**Extracted text**.
But the experience of former Vice President Kamala Harris — Newsom’s metaphorical “sibling” in California politics, products of the same political culture, having shared the same donors and, for a while, some of the same strategists — really ought to make national Democrats ask tough questions about whether another progressive San Francisco Democrat as the nominee is the right way to go.
No offense to the remaining Republicans out there in the Golden State, but the California GOP might as well not exist. Rising to the top of the heap out west requires placating enough of the most important Democratic interest groups — the public sector unions and teacher’s unions, the environmentalists, Silicon Valley, Hollywood, the trial lawyers, the California Association of Public Hospitals and Health Systems, the self-described “social justice” organizations, and so on. If they like you, the sky’s the limit. Few lawmakers worry about crossing anti-tax, pro-gun chambers of commerce or other right-leaning organizations.
In other words, California is a political environment where the Overton window runs from Maxine Waters and Barbara Lee on the left to, eh, let’s say Democratic Representative Adam Gray on the right. Since 1995, the only Republicans who have won statewide are Arnold Schwarzenegger, who had the unparalleled advantage of being the biggest of big-time Hollywood action stars, and state insurance commissioner Steve Poizner, who was elected in 2006. You could conceivably argue that Newsom is, by the standards of the California Democratic Party, relatively moderate; in 2019, one study concluded, “Based on an analysis of the 1,042 bills that the governor signed or vetoed this year, Newsom is more conservative than any other Democratic state senator and sits to the left of only two Democrats in the assembly.”

**Information shown**.
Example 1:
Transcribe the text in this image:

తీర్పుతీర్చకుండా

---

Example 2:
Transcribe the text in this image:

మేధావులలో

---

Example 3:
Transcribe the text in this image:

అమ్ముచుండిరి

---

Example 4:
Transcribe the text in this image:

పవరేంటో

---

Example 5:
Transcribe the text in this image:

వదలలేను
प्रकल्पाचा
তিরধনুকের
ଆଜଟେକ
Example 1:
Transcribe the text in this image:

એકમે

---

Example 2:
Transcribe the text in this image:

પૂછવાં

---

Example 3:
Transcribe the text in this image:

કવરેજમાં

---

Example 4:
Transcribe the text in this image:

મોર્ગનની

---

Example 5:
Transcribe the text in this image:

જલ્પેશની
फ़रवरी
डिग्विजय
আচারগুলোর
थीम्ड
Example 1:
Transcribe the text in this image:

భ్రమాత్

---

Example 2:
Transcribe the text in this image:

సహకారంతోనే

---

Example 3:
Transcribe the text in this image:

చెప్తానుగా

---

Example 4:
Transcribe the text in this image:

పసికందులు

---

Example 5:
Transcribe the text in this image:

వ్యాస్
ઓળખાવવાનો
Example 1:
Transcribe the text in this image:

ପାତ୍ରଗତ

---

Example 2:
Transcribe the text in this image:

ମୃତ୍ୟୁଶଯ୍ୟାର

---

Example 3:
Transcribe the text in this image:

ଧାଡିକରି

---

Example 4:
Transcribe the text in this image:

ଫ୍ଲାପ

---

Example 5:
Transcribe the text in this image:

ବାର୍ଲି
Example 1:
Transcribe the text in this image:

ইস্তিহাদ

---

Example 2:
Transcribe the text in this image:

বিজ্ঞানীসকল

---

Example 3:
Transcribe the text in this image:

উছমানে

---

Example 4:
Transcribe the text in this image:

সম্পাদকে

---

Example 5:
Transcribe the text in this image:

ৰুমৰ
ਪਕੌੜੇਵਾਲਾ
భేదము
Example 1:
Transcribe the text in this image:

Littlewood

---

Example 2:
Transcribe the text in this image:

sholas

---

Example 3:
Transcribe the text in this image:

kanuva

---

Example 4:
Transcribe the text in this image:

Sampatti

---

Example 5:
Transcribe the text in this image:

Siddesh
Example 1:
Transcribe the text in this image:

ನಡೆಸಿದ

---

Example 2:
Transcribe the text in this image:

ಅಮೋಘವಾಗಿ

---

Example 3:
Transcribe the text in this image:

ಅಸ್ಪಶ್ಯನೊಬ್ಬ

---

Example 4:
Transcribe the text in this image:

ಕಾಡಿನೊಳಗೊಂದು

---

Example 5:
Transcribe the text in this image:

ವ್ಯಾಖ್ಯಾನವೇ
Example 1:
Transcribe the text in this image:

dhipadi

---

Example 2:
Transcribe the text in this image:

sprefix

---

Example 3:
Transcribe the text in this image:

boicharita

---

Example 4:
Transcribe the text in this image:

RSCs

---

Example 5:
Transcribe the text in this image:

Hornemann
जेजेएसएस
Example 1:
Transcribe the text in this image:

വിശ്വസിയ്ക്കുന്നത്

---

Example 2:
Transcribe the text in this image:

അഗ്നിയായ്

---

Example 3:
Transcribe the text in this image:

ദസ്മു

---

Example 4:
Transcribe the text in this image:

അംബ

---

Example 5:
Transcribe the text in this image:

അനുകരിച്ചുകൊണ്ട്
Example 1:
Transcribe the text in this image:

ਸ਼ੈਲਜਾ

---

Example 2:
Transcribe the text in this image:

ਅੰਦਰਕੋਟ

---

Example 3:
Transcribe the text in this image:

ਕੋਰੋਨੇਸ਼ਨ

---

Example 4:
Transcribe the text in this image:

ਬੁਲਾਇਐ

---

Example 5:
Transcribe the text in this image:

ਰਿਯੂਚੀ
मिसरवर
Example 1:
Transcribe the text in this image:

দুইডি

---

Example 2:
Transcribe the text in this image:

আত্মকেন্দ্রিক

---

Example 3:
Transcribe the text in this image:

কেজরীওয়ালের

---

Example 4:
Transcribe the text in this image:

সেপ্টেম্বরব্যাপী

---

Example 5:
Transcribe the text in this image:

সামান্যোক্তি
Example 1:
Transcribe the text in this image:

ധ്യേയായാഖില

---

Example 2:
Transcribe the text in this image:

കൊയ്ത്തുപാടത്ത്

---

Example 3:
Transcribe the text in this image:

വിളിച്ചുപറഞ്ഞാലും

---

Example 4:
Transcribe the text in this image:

**What is required**.
Answer these questions using the passage on California politics:
(a) Which former Vice President does the passage call Newsom's metaphorical "sibling"?
(b) Which two Republicans does it say have won statewide in California since 1995?
(c) How many bills did the 2019 study analyze?

**Response area**.
(a) Kamala Harris.
(b) Arnold Schwarzenegger and Steve Poizner, who was elected state insurance commissioner in 2006.
(c) 1,042 bills that the governor signed or vetoed.